PT Jaya Bersama Indo (JBI) akan segera memperluas pasar dengan membuka gerai di Vietnam dengan total 48 gerai yang akan dibuka. Untuk memenuhi target tersebut, pengelola jaringan restoran The Ducking akan menggunakan dana Rp670 miliar untuk tiga tahun ke depan.

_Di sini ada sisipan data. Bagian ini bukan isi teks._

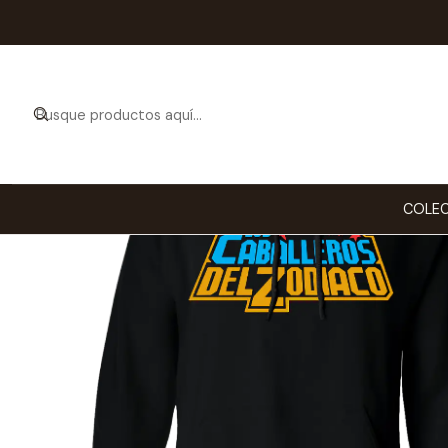
COLEC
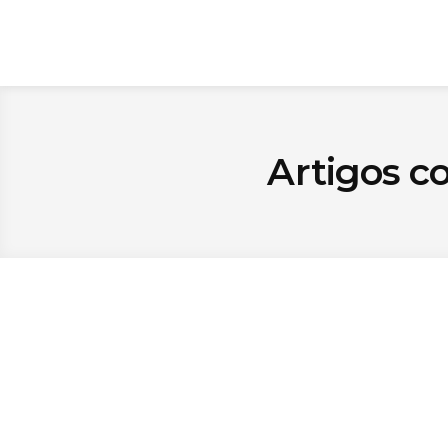
Artigos c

“Dana ekspansi berasal dari penawaran umum saham perdana pada bulan depan. Jadi perhitungannya dalam tiga tahun dibutuhkan dana senilai Rp670 miliar untuk tambah 11 gerai di tahun 2018, 18 gerai di 2019 dan 19 gerai di 2020,” ujar Dewi Tio, Direktur Keuangan Jaya Bersama Indo.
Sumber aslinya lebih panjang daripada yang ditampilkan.